08-09-2020 | | By Robin Mitchell
With Moore’s law coming to an end, silicon foundries are looking at inventive ways to continue the number of transistors on ICs. One way is to go up instead of down, so what are 3D ICs, are they in use, and what different methods for creating 3D chips exist?
Moore’s law states that the number of transistors on an IC doubles every two years, and this has mostly held true since the introduction of the first integrated circuits. This doubling of transistors is what has mostly driven improvements in electronics, as the doubling of transistors not only improves performance with the ability to process more data but also leads to lower power requirements per computation. However, now that transistors are becoming atomic in scale (with some gates being as small as 20 silicon atoms across), making transistors smaller is a very difficult task, and cannot even be guaranteed. As a result, companies, such as Intel, which rely on reducing transistor sizes to bring out improved technology have had difficulties in bringing updated architectures, and thus holding the industry back by a number of years.
Soon, transistors will become too small to reduce, and their physical limits will effectively stop transistor counts increasing on chips. However, all of this time, scientists have focused on going down to fit more transistors onto a die, and all transistors on a typical CPU exist in a 2D plane. What would happen if researchers take inspiration from Star Trek, and turn the chessboard into a 3D playing field?
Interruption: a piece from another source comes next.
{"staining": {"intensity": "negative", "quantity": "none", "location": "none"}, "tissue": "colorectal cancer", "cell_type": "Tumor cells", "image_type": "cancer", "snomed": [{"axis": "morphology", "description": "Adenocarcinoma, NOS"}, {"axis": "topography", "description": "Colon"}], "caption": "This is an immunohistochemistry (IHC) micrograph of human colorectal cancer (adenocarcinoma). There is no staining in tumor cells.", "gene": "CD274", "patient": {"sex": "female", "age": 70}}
2.5D ICs are one solution for the inability to reduce transistor sizes, and essentially are multiple dies connected together via bond wires into a single package. Semiconductor dies themselves are incredibly small, and those that are large (such as those found in CPUs), house billions of transistors which his far more than enough for most applications.
While 2.5D ICs do not go up, they can take advantage of incredibly small silicon dies, all of which can be used for different functions, and combine them into a single package. One of the biggest challenges faced with semiconductor foundries is the reduction in chip yield as a die becomes larger. The more dies that fit on a single wafer, the higher the chance that a die will succeed as point defects are less likely to affect individual dies. If large die designs can be broken down into multiple smaller chips, not only could IC yields increase, but they can easily be customised, and the use of automatic wire bonding machines helps to automate the process. However, even then, 2.5D designs do not go vertically and are still restricted to the 2D plane.
A 3D IC is one that builds up vertically, with active components (such as transistors) existing on-top of each other. Such technology can dramatically increase the number of transistors in a package as each layer effectively doubles the number of total devices. Stacking transistors also allows designers to focus on a set of different challenges instead of trying to further reduce the physical size of transistor features. Achieving 3D ICs can be done using multiple methods with the two most common being die-to-die and monolithic.
A die-to-die stacked 3D IC would stack multiple dies on top of each other, and utilise either bond wires or vias to electrically connect the layers. A major advantage to such a construction method is that each die can be tested before being bonded, thus ensuring that only verified dies that function are used. This helps to improve the yield of 3D ICs, and therefore reduce the final cost.
3D monolithic ICs are most likely the ideal goal for the industry to use due to their all-in-one construction method.A 3D monolithic IC is one that is grown in layers, exactly the same as typical ICs, and each active layer that holds transistors is deposited onto a single die. Instead of combining multiple dies, a monolithic 3D IC is one continuous piece of semiconductor, and interconnection layers bond various transistors in different layers together.
This method has various manufacturing benefits when compared to other technologies, including the lack of a need for die alignment, silicon vias, or wire bonds. The manufacturing method also allows for continuous fabrication on a single wafer, and the final device is smaller than those using stacked dies. However, unlike other methods, 3D monolithic ICs are still years away, and only 3D FLASH technology can be considered to be the only commercial example of a 3D IC.
Going up instead of down is going to be the best result for the industry moving ahead unless an alternative semiconductor technology allows for either smaller transistors (unlikely), or those that can operate significantly faster. While building up has its challenges (heat dissipation for one would be a nightmare), it will allow for transistor counts to continue increasing, and in a world which is becoming more dependent on advantage multiprocessor applications, more cores will become incredibly important.